* [What the exercise asks]: Reproduce every line of the records below word for word, leaving the pictures out of your answer.

* [Material to process]:
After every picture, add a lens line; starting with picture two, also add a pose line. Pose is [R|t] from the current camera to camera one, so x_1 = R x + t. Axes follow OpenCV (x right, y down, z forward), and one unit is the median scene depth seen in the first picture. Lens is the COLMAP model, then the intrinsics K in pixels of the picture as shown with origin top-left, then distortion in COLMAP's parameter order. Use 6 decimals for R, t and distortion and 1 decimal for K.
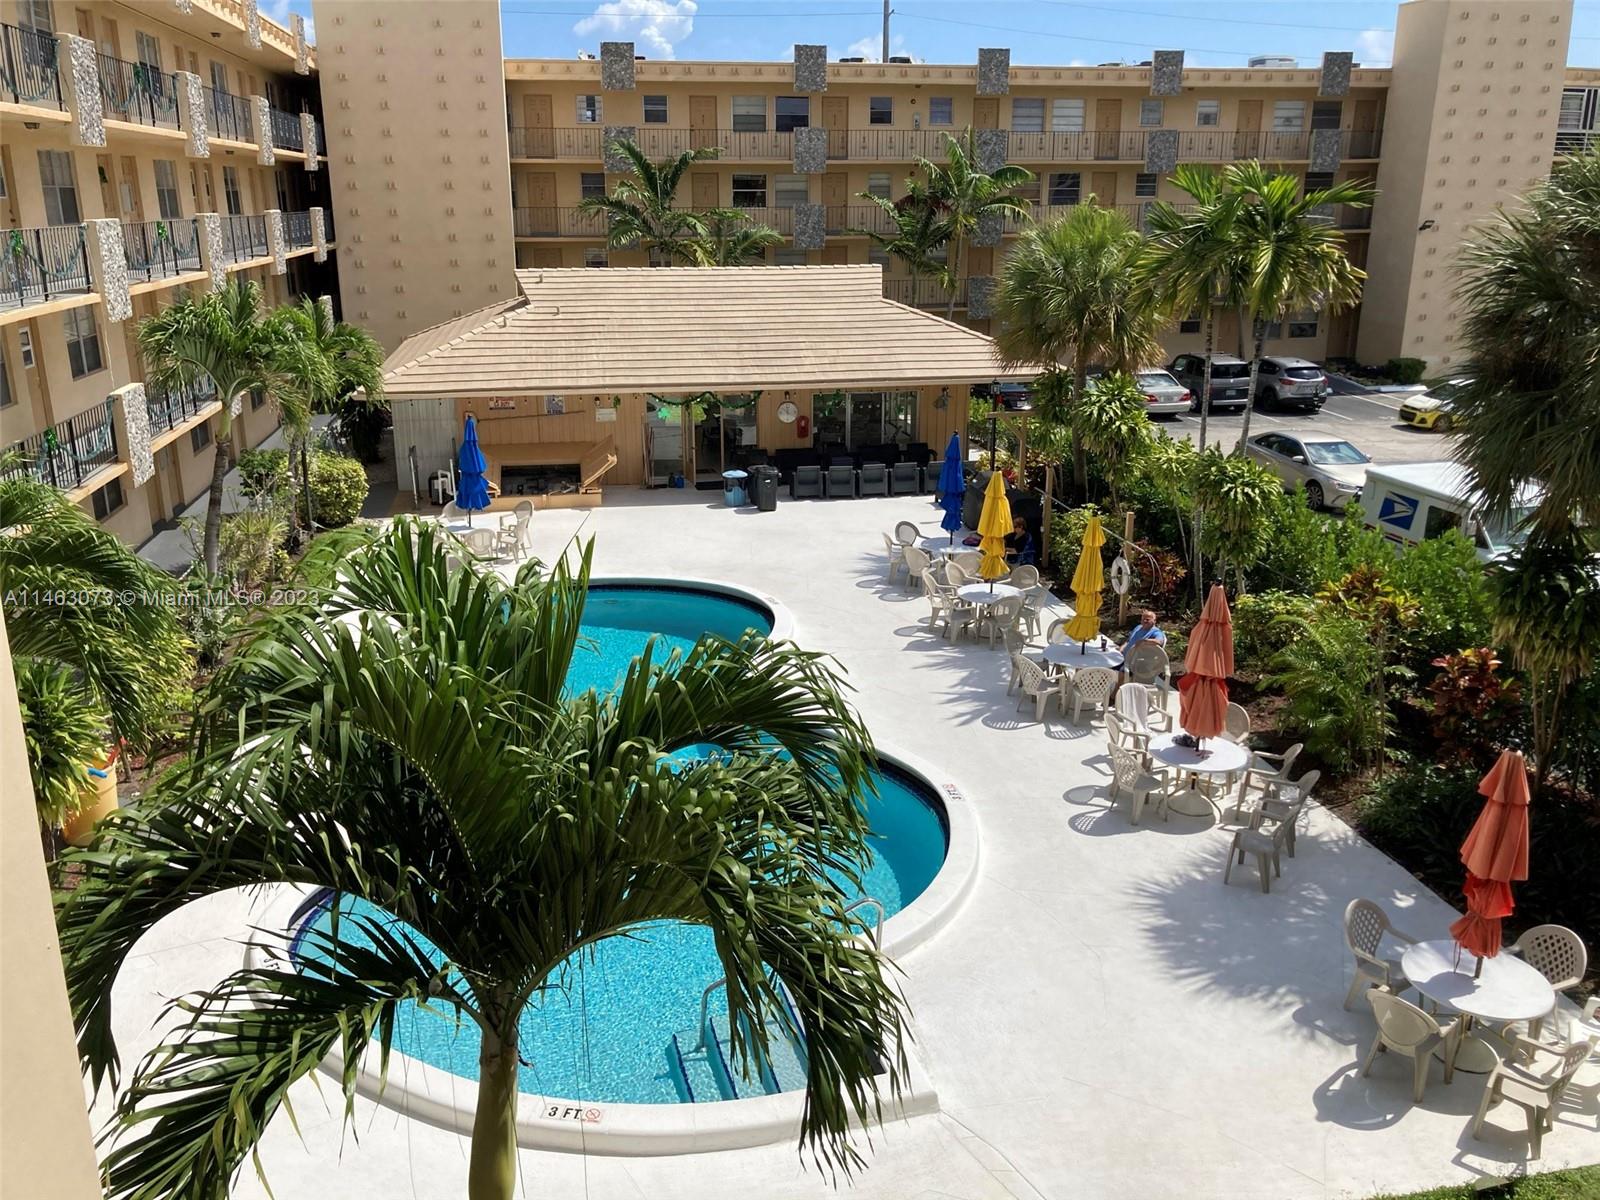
lens RADIAL K [[1334.1, 0, 800.0], [0, 1334.1, 600.0], [0, 0, 1]] dist [0.005667, 0.014071]
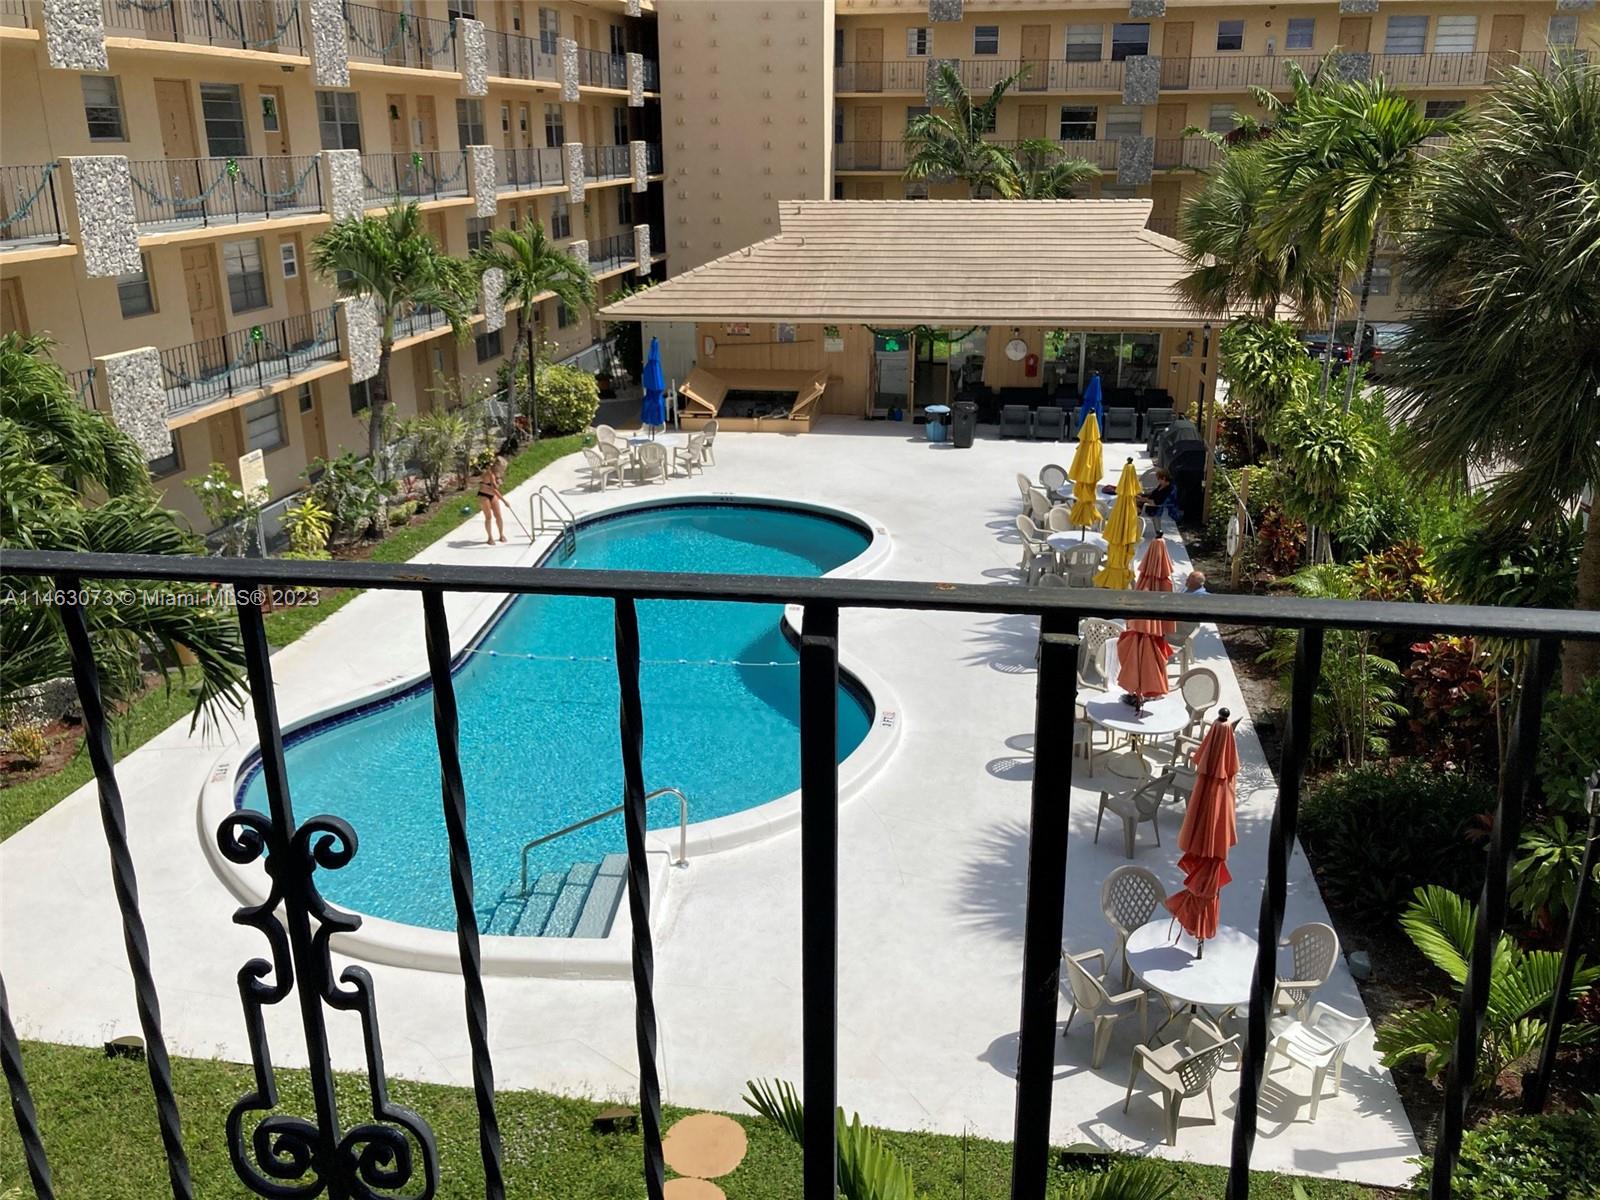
lens RADIAL K [[1342.4, 0, 800.0], [0, 1342.4, 600.0], [0, 0, 1]] dist [0.010118, 0.001770]
pose [[0.943457, 0.105162, -0.314371, 0.130971], [-0.092297, 0.994179, 0.055575, 0.001141], [0.318386, -0.023417, 0.947672, 0.005484]]
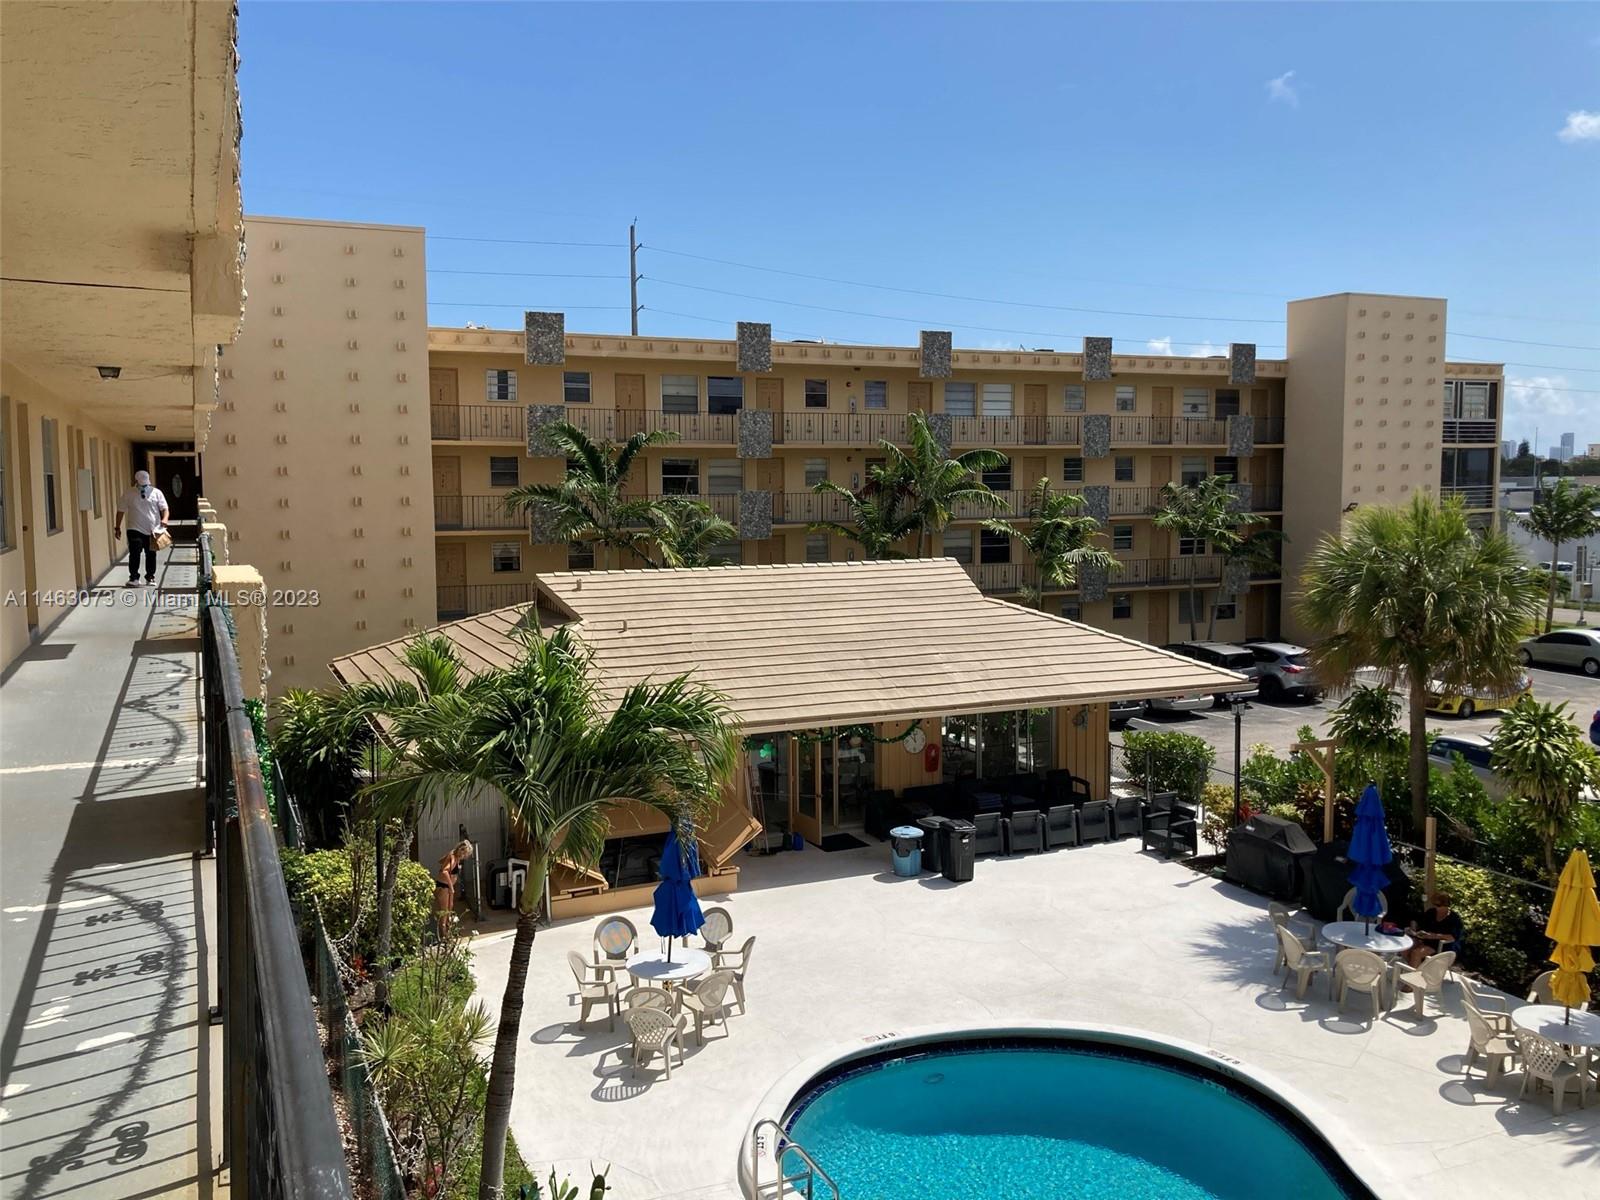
lens RADIAL K [[1316.9, 0, 800.0], [0, 1316.9, 600.0], [0, 0, 1]] dist [0.097931, -0.130303]
pose [[0.969120, -0.026496, 0.245162, -0.203530], [0.076054, 0.977858, -0.194960, -0.057657], [-0.234568, 0.207585, 0.949677, 0.192880]]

* [Result of this exercise]:
After every picture, add a lens line; starting with picture two, also add a pose line. Pose is [R|t] from the current camera to camera one, so x_1 = R x + t. Axes follow OpenCV (x right, y down, z forward), and one unit is the median scene depth seen in the first picture. Lens is the COLMAP model, then the intrinsics K in pixels of the picture as shown with origin top-left, then distortion in COLMAP's parameter order. Use 6 decimals for R, t and distortion and 1 decimal for K.
lens RADIAL K [[1334.1, 0, 800.0], [0, 1334.1, 600.0], [0, 0, 1]] dist [0.005667, 0.014071]
lens RADIAL K [[1342.4, 0, 800.0], [0, 1342.4, 600.0], [0, 0, 1]] dist [0.010118, 0.001770]
pose [[0.943457, 0.105162, -0.314371, 0.130971], [-0.092297, 0.994179, 0.055575, 0.001141], [0.318386, -0.023417, 0.947672, 0.005484]]
lens RADIAL K [[1316.9, 0, 800.0], [0, 1316.9, 600.0], [0, 0, 1]] dist [0.097931, -0.130303]
pose [[0.969120, -0.026496, 0.245162, -0.203530], [0.076054, 0.977858, -0.194960, -0.057657], [-0.234568, 0.207585, 0.949677, 0.192880]]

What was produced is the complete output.